While cropping, positioning the subject in the frame, the use of contrast and balance, being aware of the foreground, middle ground and background, rhythm or repetition and yes, even eye-lines can all be things  that we look for in the view finder there is so much more that will help us in zeroing in on that great image once we get it into Lightroom. These are the factors that help you select powerful images.

When I am in the field, I will often take 5 to 10 images of any one subject. I work the subject for different angles, light, expression and gesture. After I import the images into Lightroom, a lot of the other compositional elements come into play. It is now that the strong images rise to the surface. There’s a chance, and over the years it’s gotten a lot more than just a chance, that I know which image is going to be the strongest before ever importing them into Lightroom. But certainly, once the images are in there, a few images will stand out among the rest. It is now that I look for strong elements of design and composition, things that I might never have seen in the viewfinder. A good example is an image I shot of some farmers winnowing their barley harvest.

This image has some very strong repetition of triangles. I saw one maybe two of the triangles when I was shooting. But later when I look at the image in Lightroom I saw many, many more. I have marked a few above, but there are still more in the frame to be found.

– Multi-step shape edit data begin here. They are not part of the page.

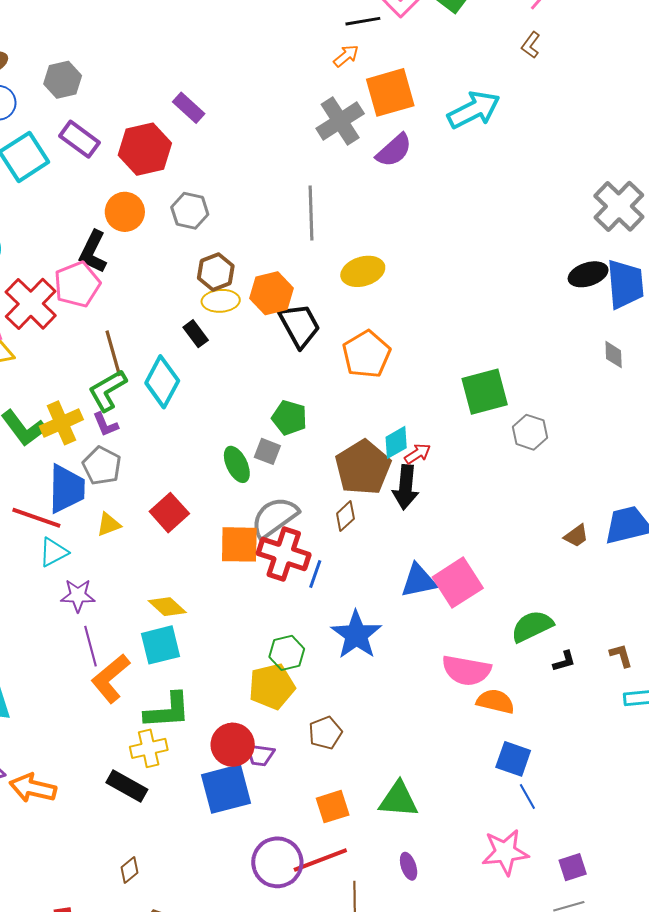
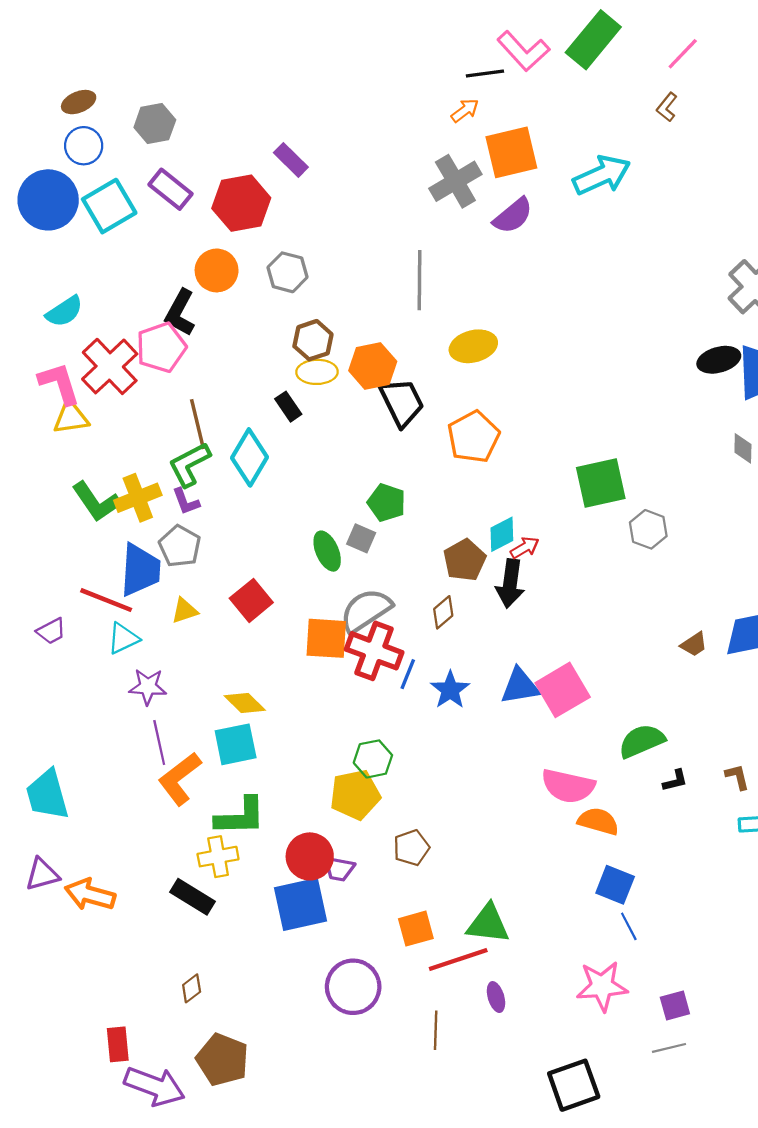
brown pentagon: (363, 467) -> (465, 560), size x0.7
blue star: (356, 635) -> (450, 690), moved, size x0.7
red line: (320, 860) -> (458, 960), moved

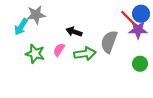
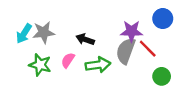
gray star: (36, 15) -> (44, 32), moved
red line: (128, 18) -> (148, 49), moved
purple star: (138, 30) -> (131, 31), moved

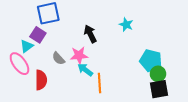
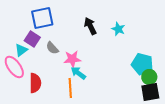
black arrow: (90, 34) -> (90, 26), moved
gray semicircle: (58, 58) -> (52, 48), moved
orange line: (99, 83) -> (70, 88), moved

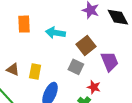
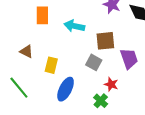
brown square: (86, 45) -> (105, 41), turned 30
brown triangle: (13, 70) -> (26, 51), moved

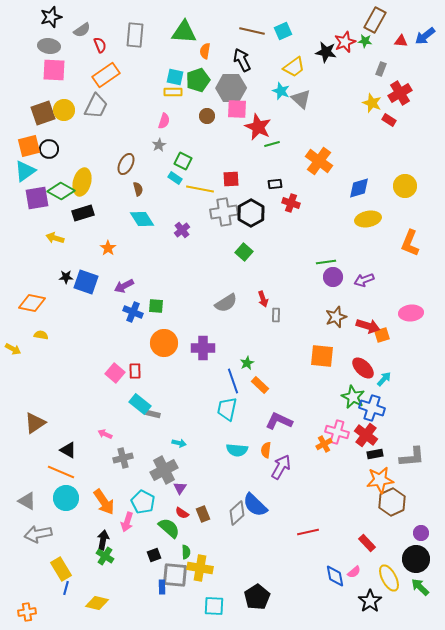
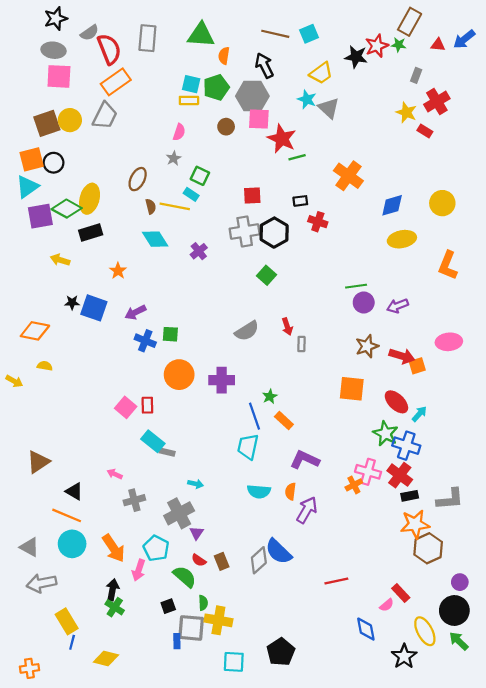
red semicircle: (100, 45) -> (109, 49), size x1.8
yellow line: (200, 189) -> (175, 206), moved
pink semicircle: (354, 572) -> (387, 605), moved

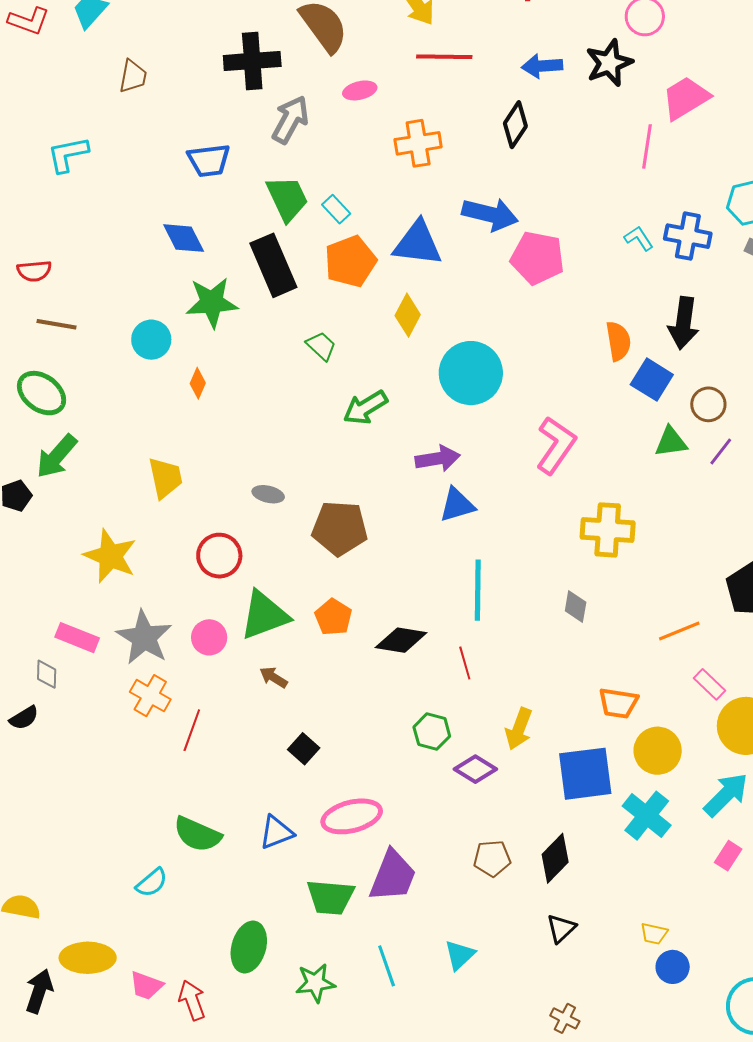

Much of composition is learned and reinforced with practice and self-assignments. Then later, sometimes much later, it enters into the intuitive part of the brain. One day you realize that you are not thinking about diagonal lines curves and vectors, they just start showing up in the images. This is a lot like any art or sport. You learn technique so well that it becomes second nature. I fenced in college.  I was mediocre at best. But I fenced against some of the best. I can tell you they were not thinking, perry, repost, lunge, disengage.  It just magically happened. It was all second nature. Because we practiced the techniques over and over again. And so it is with composition. The more you practice, the more you critique your own images, the more it will become second nature.